In more UK book news, Lee Child's The Midnight Line is the UK's most often loaned library book of 2018/19. Child dominated the ten most loaned print books, with fellow Jack Reacher novels Night School – the previous year's most borrowed book – at number seven and Past Tense at number five. NYPD Red by James Patterson, Dead if You Don’t by Peter James, Wild Fire by Ann Cleeves, Two Kinds of Truth by Michael Connelly, and Dan Brown's Origin rounded out the top ten in the list.

Edinburgh-based crime writer Val McDermid is offering readers the chance to have a character named after them in her upcoming new novel. The author has teamed up with her hometown football club Raith Rovers for an auction, with the chance to appear in her upcoming Karen Pirie thriller, Still Life, up for grabs. The football club will share the proceeds from the auction evenly with the Homeless World Cup Foundation.

Did Agatha Christie "borrow" the plot for her novel, The Murder of Roger Ackroyd? Lucy Moffatt, a British translator living in Norway, has found a likely source for the famous solution to the murder in an early English magazine translation of a Stein Riverton story.

The latest crime poem at the 5-2 Weekly is "Ca" by Ron Riekki.

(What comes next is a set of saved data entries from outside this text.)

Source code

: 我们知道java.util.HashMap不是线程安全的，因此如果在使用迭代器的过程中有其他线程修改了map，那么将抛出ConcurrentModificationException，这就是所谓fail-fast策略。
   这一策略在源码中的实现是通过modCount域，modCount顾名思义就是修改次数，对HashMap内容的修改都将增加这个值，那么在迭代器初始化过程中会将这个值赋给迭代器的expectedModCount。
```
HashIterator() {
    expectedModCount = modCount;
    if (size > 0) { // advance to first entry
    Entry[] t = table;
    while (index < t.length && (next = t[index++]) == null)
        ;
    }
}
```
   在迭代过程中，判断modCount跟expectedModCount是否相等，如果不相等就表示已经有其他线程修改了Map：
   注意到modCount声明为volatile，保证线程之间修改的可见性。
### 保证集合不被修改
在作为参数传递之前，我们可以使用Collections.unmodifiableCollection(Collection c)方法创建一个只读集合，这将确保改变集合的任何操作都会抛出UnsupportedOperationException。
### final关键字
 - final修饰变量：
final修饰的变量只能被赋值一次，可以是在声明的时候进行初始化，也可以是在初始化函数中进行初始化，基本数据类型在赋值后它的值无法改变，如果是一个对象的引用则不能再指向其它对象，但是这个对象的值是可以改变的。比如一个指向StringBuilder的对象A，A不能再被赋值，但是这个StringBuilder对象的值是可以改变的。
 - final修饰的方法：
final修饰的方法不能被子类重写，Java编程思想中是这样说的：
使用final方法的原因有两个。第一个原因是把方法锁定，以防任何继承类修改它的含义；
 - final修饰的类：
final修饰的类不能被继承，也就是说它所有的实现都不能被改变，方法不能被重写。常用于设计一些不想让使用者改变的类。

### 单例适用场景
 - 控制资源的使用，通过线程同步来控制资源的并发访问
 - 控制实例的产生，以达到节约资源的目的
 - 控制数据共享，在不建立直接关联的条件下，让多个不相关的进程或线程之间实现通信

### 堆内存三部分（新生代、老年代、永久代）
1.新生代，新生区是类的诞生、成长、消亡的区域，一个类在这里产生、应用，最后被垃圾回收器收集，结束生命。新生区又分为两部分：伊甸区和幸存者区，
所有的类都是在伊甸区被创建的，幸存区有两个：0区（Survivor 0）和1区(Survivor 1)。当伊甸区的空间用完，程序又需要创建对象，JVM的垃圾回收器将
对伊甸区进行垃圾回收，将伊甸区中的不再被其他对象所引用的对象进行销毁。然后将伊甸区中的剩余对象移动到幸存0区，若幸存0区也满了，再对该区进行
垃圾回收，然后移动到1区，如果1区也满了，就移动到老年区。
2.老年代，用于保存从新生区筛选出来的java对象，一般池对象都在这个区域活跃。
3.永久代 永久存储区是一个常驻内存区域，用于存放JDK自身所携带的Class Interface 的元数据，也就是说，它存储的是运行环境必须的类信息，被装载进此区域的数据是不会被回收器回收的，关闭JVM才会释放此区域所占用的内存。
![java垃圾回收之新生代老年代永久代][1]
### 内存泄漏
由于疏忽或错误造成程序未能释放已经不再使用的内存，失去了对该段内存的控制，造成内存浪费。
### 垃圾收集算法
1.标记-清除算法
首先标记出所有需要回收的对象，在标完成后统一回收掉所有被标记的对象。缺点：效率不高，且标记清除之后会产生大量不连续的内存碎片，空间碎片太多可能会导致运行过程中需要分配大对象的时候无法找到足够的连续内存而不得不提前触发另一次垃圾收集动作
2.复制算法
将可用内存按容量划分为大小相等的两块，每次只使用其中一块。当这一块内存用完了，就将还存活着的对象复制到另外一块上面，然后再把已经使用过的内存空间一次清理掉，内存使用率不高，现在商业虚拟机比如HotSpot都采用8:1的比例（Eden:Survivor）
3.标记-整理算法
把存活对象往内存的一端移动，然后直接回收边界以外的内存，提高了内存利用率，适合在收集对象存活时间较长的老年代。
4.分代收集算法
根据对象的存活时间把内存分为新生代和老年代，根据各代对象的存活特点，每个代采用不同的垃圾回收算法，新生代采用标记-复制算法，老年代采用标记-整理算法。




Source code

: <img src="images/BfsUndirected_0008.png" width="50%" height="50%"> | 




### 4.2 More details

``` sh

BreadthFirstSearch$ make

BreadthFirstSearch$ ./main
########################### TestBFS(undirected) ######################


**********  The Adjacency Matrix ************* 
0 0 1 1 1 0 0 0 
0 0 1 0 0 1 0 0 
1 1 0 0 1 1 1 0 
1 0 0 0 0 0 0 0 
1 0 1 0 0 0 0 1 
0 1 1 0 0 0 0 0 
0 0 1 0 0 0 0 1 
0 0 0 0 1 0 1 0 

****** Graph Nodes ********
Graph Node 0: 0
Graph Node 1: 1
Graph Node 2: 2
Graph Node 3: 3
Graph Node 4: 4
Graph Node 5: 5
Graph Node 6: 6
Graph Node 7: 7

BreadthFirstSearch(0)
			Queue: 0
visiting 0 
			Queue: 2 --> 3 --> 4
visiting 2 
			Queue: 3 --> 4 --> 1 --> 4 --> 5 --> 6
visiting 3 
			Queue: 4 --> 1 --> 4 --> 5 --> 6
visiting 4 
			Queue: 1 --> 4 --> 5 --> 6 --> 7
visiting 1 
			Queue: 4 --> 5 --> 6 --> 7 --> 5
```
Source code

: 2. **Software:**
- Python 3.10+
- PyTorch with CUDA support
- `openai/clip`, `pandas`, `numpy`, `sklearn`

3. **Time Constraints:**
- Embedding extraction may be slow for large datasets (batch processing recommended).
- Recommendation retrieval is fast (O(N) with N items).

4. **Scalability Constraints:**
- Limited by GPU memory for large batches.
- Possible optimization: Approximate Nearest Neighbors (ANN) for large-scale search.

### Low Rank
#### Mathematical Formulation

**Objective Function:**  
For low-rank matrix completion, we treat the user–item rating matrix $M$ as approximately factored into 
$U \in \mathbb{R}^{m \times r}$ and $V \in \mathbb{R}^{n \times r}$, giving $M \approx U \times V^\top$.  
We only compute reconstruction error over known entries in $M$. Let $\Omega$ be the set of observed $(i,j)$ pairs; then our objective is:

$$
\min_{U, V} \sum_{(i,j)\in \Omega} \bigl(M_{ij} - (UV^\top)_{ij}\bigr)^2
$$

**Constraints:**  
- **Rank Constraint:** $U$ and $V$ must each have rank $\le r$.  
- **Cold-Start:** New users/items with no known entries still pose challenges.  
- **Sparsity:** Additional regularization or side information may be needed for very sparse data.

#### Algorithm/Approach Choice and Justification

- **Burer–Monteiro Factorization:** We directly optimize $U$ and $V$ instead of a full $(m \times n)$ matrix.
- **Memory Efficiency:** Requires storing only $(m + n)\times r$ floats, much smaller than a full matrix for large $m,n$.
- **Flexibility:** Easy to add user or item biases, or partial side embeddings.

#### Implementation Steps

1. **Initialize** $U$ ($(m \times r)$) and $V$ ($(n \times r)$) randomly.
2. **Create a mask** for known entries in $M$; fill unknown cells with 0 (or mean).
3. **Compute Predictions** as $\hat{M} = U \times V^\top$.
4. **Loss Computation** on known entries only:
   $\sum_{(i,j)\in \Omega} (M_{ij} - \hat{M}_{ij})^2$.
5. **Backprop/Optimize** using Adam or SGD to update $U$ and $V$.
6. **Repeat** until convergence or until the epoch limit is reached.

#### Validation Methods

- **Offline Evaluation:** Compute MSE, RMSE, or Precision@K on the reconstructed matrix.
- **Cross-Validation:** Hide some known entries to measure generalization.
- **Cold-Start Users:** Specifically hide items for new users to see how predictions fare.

In the Q&A roundup, Criminal Element's Book Series Binge chats continued with Archer Mayor on the Joe Gunther Series; E. B. Davis interviewed James M. Jackson about his new Seamus McCree novella for the Writers Who Kill blog; Book Savvy Reviews spoke with Merry Jones about her latest domestic suspense novel, What You Don't Know; and Kathy Reichs sat down with the CBC to talk about how Montreal shaped her approach to writing bestselling crime fiction, including her Bones series.